9. Protein-Containing Complex Members

  • If the DB:Object_ID in Column 1 describes a protein-containing complex, this column can include the gene-centric canonical protein identifiers.
  • Cardinality = 0, 1, > 1
  • For cardinality > 1, values must be pipe-separated.

10. Database cross-references (DB_Xrefs)

  • Identifiers for the object in DB:Object_ID found in other databases. Identifiers used must be standard 2-part global identifiers: a namespace and a value, separated by a colon, e.g. UniProtKB:Q60FP0.
  • This field is mandatory if the prefix in column 1 is not one of: UniProtKB, RNACentral, ComplexPortal. In these cases, DB_Xrefs must include the correponding UniProtKB ID, RNACentral, or ComplexPortal as appropriate according to the Object Type (see Column 5).
  • Note that RNACentral IDs contain the taxon ID of the entity appended after an ‘underscore’ character (“_”): see [RNACentral:URS00002F21DA]((https://rnacentral.org/rna/URS00002F21DA)] (generic for several organism) versus [RNACentral:URS00002F21DA]_7227 (specific for Drosophila melanogaster).
  • Additional cross references such as NCBI gene or protein IDs, HGNC, etc, may also be included.
  • Cardinality = 0, 1, > 1
  • For cardinality > 1, values must be pipe-separated.

11. Gene Product Properties

  • The Properties column can be filled with a pipe separated list of values in the format “property_name = property_value”. There is a fixed vocabulary for the property names as indicated in the table below:
 Property Allowed usages per annotation  Value Grammar Example  Comment
db-subset  0 or 1 Must be either TrEMBL or Swiss-Prot db-subset=TrEMBL The status of a UniProtKB accession with respect to curator review.
uniprot-proteome  0 or 1  ID uniprot-proteome=UP000001940 A unique UniProtKB identifier for the set of proteins that constitute an organism’s proteome.
go-annotation-complete 0 or 1 Date_Or_Date_Time in ISO 8601 format, i. e.

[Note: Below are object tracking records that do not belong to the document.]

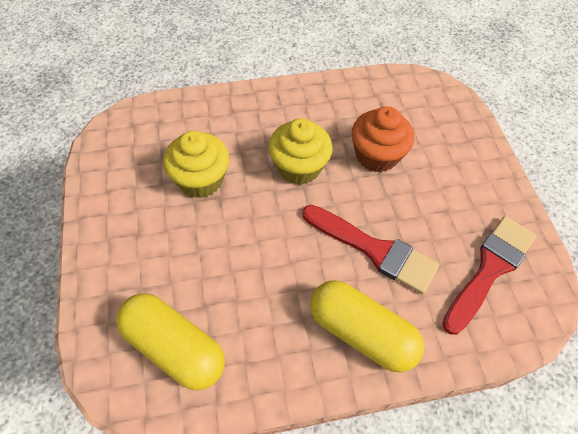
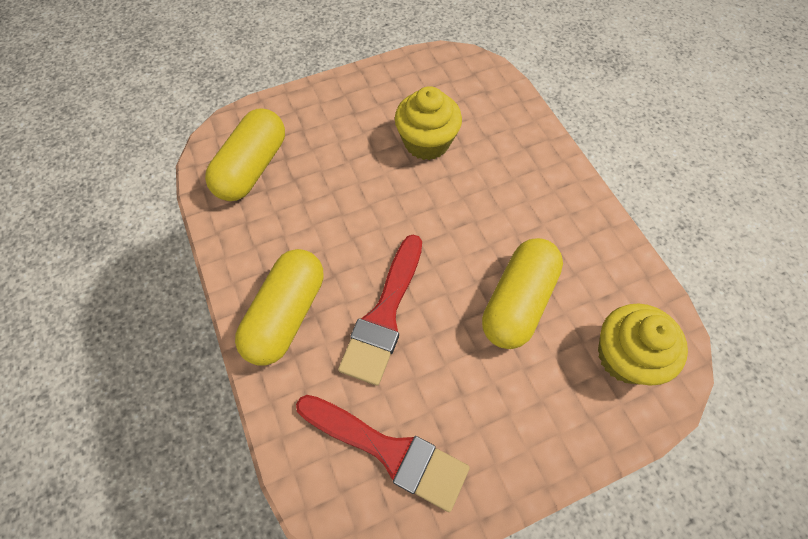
camera: 80 degrees right, 5 degrees up
yellow cupcake [268,118,333,185] -> yellow cupcake moved to [598,303,688,385]
orange cupcake [352,106,414,172] -> yellow capsule [482,238,563,349]

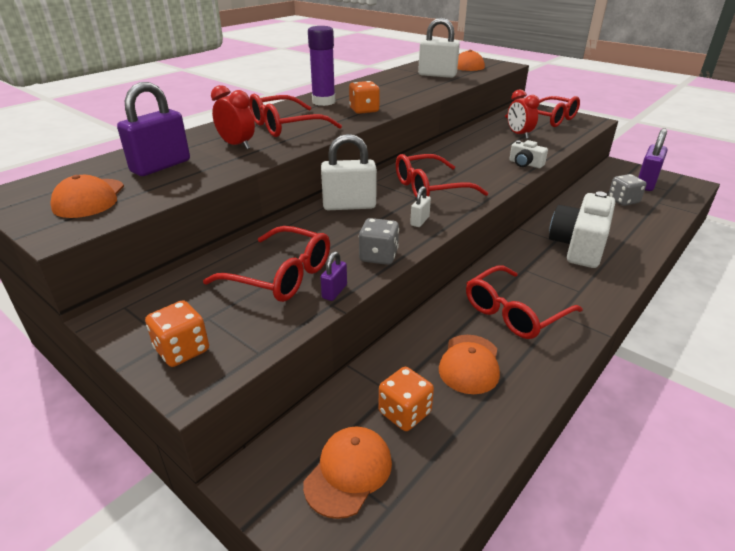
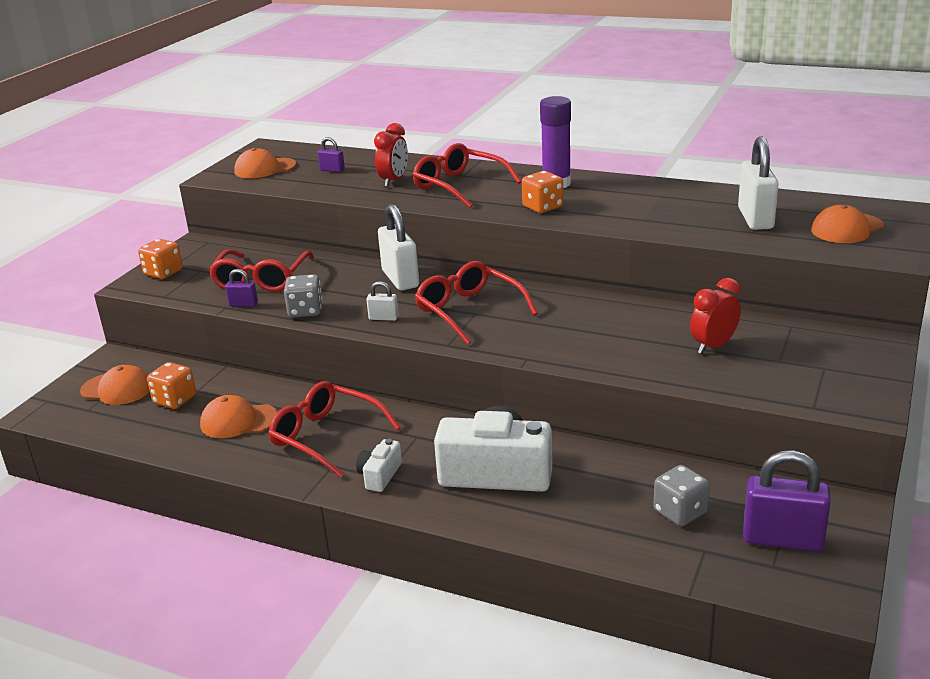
camera: 75 degrees right, 5 degrees down
purple padlock [117,82,190,176] -> purple padlock [318,137,345,172], size x0.48
red glasses [505,96,580,127] -> none
white camera [509,140,548,168] -> white camera moved to [356,439,402,492]

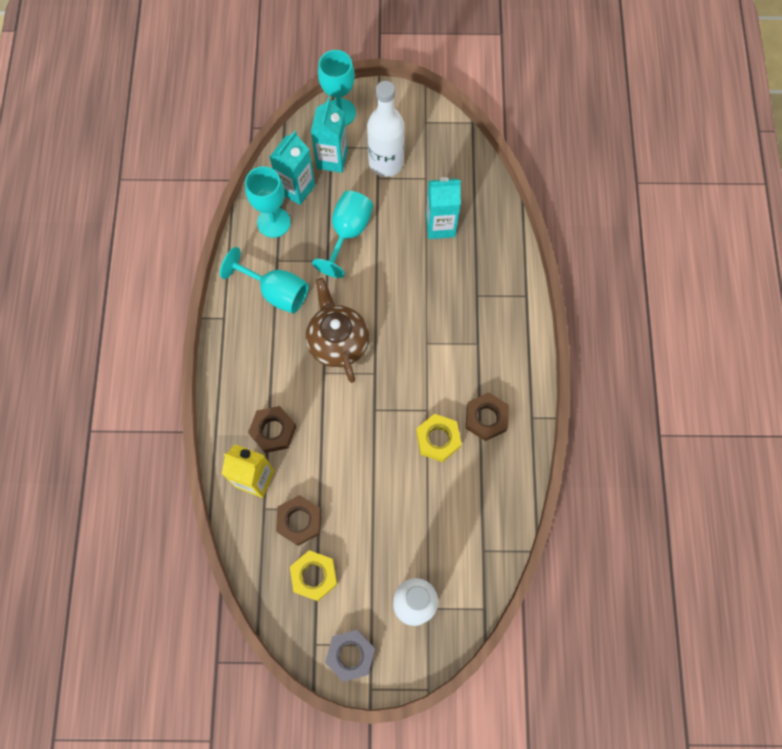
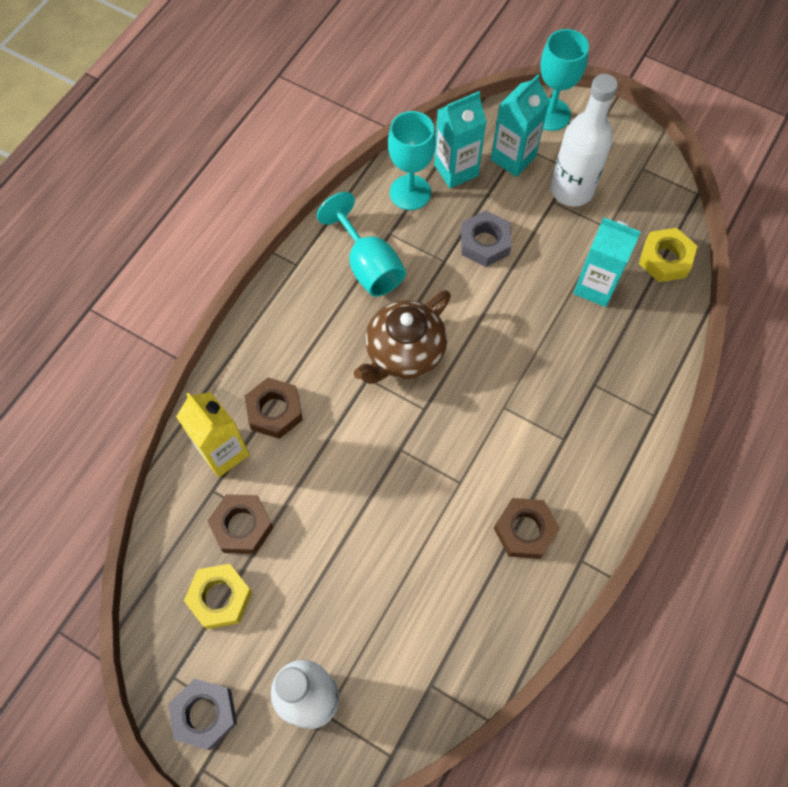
camera: 30 degrees right, 5 degrees down
brown teapot [306,278,369,383] -> brown teapot turned 150 degrees counterclockwise [354,290,451,384]
turquoise goblet [312,191,373,278] -> grey nut [461,210,512,267]
yellow nut [416,414,462,462] -> yellow nut moved to [639,228,697,282]

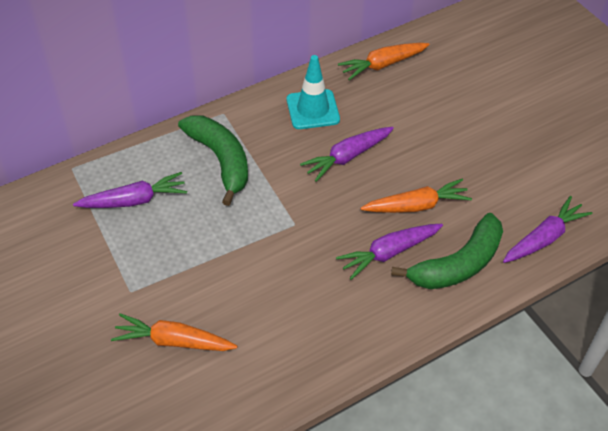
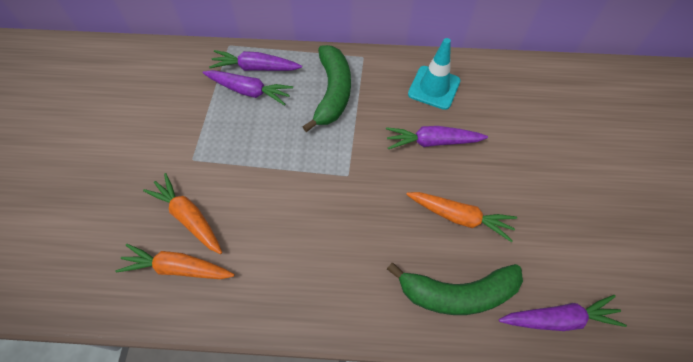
camera: 35 degrees right, 10 degrees up
purple carrot [336,224,443,280] -> purple carrot moved to [209,50,302,71]
orange carrot [338,43,430,80] -> orange carrot moved to [116,244,235,279]

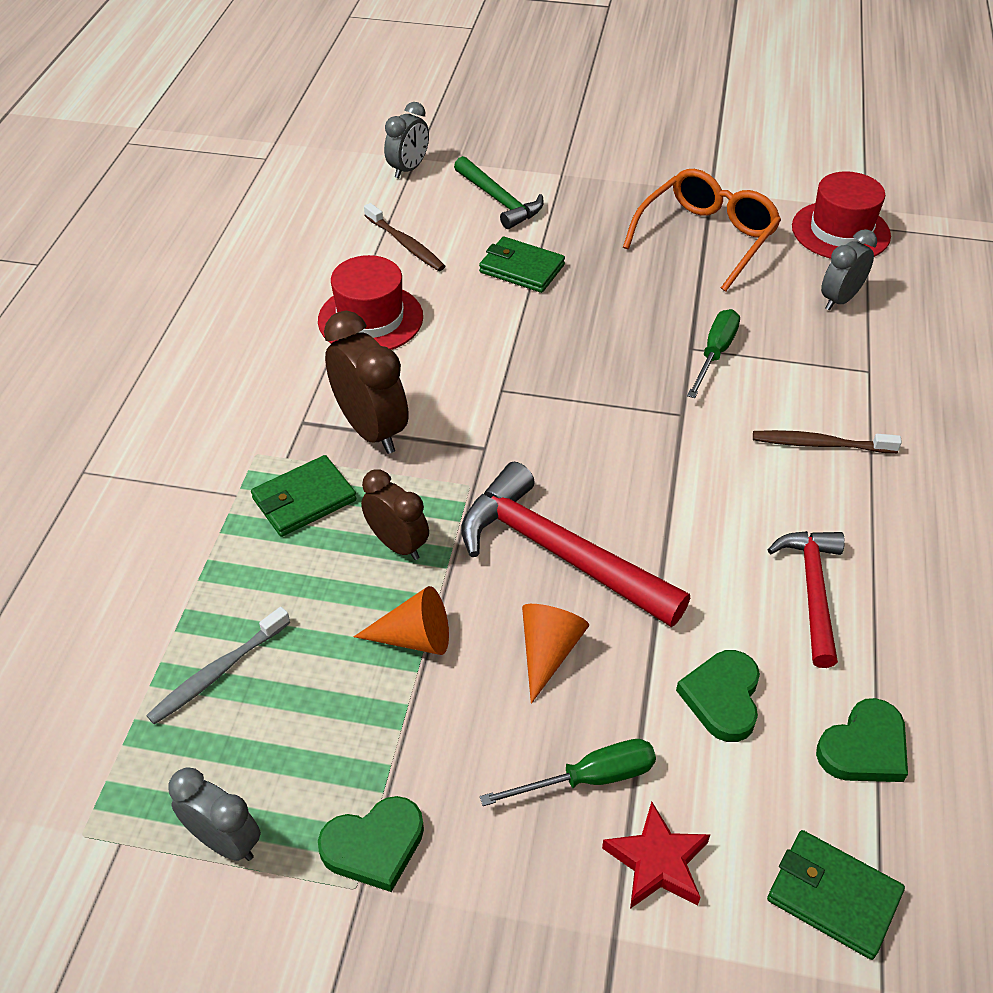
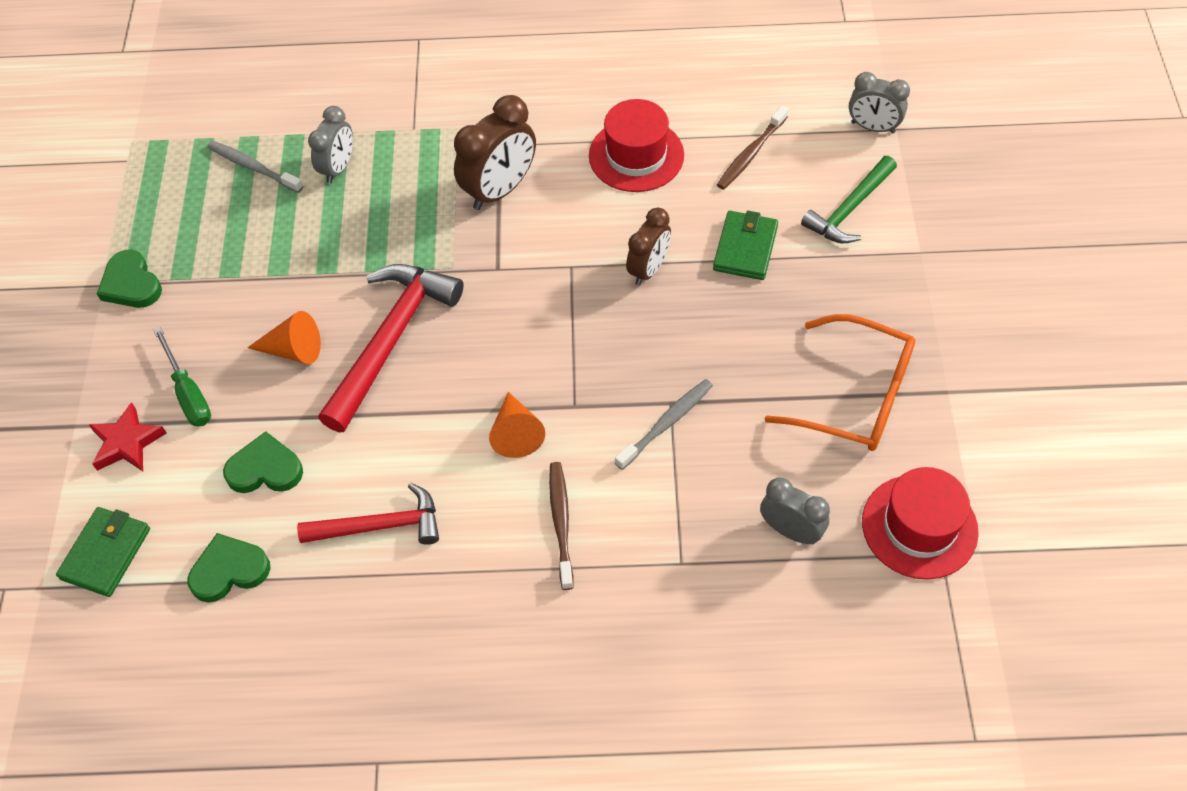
camera: 80 degrees right, 10 degrees up
grey clock [169,768,261,861] -> grey clock moved to [308,106,353,183]
green wallet [251,455,356,537] -> none
orange cone [354,586,449,655] -> orange cone moved to [489,392,545,458]
brown clock [361,469,429,560] -> brown clock moved to [626,208,671,285]
green screwdriver [687,309,740,398] -> grey toothbrush [615,379,713,470]
green heart [816,698,908,782] -> green heart turned 120 degrees clockwise [187,533,270,603]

YYYY-MM-DD 2019-02-05 Indicates the date on which a curator determined that the set of GO annotations for a given entity is complete with respect to GO annotation. Complete means that all information about a gene has been captured as a GO term, but not necessarily that all possible supporting evidence is annotated.
go-annotation-summary  0 or 1  Text  go-annotation-summary=Sterol binding protein with a role in intracellular sterol transport; localizes to mitochondria and the cortical ER A textual gene or gene product description.
  • Cardinality = 0, 1, > 1
  • For cardinality > 1, values must be pipe-separated.